Jetzt ist sie also eingetroffen, und obwohl sie absehbar war, fühlt sie sich jetzt doch etwas überfallmässig an, diese Pensionierung. Um diesen neuen Abschnitt zu markieren, und da sie an einem wunderschönen Montagmorgen eintraf, beschloss ich, schon mal den Napf zu besteigen. Nichts Aussergewöhnliches, ausser dass ich zum ersten Mal dort rauf ging, wo ich sonst runterkomme und darum logischerweise auch dort runter, wo ich sonst raufgehe. Überraschenderweise sah ich dabei Dinge, die ich bis anhin nie bemerkt hatte und der Weg kam mir teilweise ganz neu vor. Das hatte bei näherem Überlegen beinahe symbolischen Charakter, aber das nähere Überlegen liess ich dann bleiben, das war mir etwas unheimlich. Neu trank ich oben auch kein Glas Weisswein, das hatte aber nur was mit der Kälte zu tun und damit, dass es noch nicht mal 11.00 Uhr am Morgen war.

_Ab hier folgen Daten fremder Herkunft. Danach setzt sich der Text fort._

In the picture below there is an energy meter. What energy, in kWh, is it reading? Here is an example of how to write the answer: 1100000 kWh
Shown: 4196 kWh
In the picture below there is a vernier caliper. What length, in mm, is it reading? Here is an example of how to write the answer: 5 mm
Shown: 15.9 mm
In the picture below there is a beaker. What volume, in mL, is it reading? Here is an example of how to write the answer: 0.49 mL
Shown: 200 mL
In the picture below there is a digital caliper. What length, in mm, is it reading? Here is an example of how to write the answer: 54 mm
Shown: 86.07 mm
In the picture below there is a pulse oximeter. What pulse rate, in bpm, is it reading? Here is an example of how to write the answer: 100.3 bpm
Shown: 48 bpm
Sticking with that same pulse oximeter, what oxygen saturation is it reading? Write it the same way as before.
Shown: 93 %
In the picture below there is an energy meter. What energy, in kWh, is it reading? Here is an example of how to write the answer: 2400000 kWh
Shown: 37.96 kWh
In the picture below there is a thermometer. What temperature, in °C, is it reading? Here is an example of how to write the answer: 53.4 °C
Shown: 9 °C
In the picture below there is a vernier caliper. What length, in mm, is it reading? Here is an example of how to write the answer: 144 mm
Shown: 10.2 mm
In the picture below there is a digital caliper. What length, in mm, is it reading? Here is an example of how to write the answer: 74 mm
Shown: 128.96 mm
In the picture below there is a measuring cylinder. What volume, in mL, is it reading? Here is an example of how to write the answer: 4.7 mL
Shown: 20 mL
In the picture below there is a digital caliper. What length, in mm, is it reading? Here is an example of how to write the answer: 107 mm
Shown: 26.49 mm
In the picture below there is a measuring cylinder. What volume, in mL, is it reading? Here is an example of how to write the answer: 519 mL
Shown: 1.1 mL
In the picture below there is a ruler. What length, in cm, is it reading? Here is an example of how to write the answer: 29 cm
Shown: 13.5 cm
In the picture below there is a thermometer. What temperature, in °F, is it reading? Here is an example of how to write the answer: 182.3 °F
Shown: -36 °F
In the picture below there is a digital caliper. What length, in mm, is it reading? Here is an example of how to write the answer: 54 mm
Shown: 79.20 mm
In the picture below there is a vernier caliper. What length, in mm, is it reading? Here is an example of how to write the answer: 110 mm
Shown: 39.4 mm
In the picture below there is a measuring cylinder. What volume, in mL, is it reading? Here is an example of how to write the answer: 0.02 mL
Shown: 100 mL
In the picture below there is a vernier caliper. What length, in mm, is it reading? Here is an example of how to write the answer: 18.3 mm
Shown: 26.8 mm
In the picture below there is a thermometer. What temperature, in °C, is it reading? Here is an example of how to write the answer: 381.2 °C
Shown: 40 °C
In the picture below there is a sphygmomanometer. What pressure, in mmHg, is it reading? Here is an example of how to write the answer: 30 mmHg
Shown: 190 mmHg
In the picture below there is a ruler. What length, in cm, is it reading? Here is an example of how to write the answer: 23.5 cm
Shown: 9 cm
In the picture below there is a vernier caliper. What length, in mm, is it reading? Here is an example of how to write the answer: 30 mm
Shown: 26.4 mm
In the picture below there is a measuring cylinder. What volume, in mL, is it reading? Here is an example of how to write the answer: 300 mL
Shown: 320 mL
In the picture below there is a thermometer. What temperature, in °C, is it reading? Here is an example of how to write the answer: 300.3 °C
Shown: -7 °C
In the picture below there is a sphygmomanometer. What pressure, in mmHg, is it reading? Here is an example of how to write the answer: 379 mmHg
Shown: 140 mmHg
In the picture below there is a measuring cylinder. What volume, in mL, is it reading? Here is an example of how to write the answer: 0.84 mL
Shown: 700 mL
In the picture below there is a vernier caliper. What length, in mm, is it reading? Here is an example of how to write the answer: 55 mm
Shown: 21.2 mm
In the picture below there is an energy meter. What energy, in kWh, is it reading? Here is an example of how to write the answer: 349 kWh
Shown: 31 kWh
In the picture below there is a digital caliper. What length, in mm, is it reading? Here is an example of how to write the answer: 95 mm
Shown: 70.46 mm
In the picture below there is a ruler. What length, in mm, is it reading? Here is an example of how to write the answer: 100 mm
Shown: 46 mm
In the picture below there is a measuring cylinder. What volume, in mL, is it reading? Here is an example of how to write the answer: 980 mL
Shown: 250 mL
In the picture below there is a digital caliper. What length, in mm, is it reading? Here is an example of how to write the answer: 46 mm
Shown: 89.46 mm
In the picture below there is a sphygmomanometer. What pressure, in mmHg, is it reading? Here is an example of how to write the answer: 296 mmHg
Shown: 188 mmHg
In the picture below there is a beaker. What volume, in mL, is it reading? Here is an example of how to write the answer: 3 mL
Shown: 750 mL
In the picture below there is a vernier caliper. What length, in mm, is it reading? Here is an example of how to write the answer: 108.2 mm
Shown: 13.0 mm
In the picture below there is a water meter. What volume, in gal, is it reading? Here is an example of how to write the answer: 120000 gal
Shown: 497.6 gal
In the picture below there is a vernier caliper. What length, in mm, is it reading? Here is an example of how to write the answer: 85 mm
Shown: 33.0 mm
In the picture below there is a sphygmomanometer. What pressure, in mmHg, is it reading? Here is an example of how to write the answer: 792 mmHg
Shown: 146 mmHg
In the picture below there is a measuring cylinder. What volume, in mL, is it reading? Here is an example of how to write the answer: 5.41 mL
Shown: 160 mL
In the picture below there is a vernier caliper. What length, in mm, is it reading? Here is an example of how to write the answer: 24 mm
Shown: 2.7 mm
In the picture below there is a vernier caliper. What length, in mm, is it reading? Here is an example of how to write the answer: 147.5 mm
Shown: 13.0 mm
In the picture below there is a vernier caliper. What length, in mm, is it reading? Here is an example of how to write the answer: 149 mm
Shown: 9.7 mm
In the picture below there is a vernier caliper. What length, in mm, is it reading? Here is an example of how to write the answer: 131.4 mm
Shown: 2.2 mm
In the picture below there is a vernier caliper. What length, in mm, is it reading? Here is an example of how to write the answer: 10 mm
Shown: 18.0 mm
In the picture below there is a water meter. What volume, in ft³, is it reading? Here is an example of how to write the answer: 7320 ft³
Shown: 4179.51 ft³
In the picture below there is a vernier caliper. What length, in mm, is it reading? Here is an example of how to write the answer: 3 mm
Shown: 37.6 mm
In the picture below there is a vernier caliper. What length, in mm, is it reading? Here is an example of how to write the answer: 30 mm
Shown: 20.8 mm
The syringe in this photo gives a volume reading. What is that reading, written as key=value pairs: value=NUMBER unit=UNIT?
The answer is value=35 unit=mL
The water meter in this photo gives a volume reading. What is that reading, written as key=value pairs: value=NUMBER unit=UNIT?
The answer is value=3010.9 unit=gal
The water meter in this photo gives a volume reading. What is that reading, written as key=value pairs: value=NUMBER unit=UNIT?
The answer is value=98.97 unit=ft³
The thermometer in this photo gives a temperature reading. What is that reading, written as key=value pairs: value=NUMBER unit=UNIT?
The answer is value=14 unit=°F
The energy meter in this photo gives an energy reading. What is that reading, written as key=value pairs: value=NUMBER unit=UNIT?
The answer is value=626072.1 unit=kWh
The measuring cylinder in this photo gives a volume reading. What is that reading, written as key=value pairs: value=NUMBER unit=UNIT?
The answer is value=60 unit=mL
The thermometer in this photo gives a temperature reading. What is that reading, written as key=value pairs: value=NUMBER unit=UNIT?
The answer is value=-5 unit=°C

Wobei mich 11.00 Uhr am Morgen vier Tage später in Sion nicht dran hinderte, ein Glas Weisswein zu trinken. Ich war hingefahren, um eine Ausstellung zu besuchen von Alban Allegro, welcher damals beim Austausch „Martigny-Sursee“ im Somehuus ausgestellt hatte. Seither hängt ein Bild von ihm in meiner Wohnung. Die Dame in der Galerie erklärte mir innerhalb 10 Minuten zwei Mal genau dasselbe – ob‘s an ihrem Alter gelegen hatte oder an meinem? Das Glas Wein trank ich danach am Wochenmarkt zusammen mit halb Sion, welches sich an schönen Freitagen über den Mittag scheinbar traditionellerweise ein Apéro gönnt. Trauben von Menschen – Studenten, Geschäftsleute, Hunde- und Kinderhalter, Hausfrauen und ja, auch Rentner – scharten sich um jeden Stand, jeden Laden, jede kleinste Stelle, welche Wein ausschenkte und prosteten sich zu. Also stellte ich mich ebenfalls an und prostete mir selber zu, das fühlte sich ganz gut an. Im herrlichen Herbstlicht duellierten sich in den Gassen die Gerüche der Paella, des Raclettes und der gegrillten Hähnchen, man grüsste sich und tauschte allerlei Banalitäten aus, wobei französische Banalitäten etwas sehr Charmantes haben, vor allem nach einem Glas Dôle Blanche in halbleerem Magen. Eine unglaublich leckere Pilzsuppe gab dann etwas Gegengewicht, ich kaufte eine saucisse à l’abricotine – die Walliser lassen ihre Abricotine gerne ein bisschen überall einfliessen – und ein original Walliserbrot. Dann stieg ich auf die Burgruine Tourbillon und hatte diese ganz für mich allein, bis eine Frau eintraf, die für ihren betagten Vater alles kommentierte, was sie sah: Schau mal, die Aussicht, schau mal, die Treppe, schau mal, da hat’s noch einen Raum, oh, schau, und eine Dame! Die Dame, das war ich und irgendwie fühlte ich mich unter ihren Augen – und wohl auch immer noch etwas unter dem Einfluss des Dôles – für ein paar Sekunden wie ein Burgfräulein, oder wohl doch eher wie eine Burgdame.
Am Markt hatten sich die Gassen mittlerweile etwas geleert, ein relativ einsam aussehender Mann hielt sich noch an seinem Glas und an der Hundeleine fest und bedachte abwechslungsweise seinen Hund mit einem Leckerli und sich selber mit einem Schluck Wein. Wenig später sass ich im Zug zurück, nein, nicht zu Pendlerzeiten, das hatte ich meiner pendelnden Tochter versprechen müssen.
Ein ganz gelungener Einstieg eigentlich, aber beim Gedanken, dass mein Leben jetzt praktisch nur noch aus dem besteht, was man früher sehnlichst herbeigesehnt hatte, nämlich Ferien, überkommt mich im Moment noch ein leichtes Unbehagen!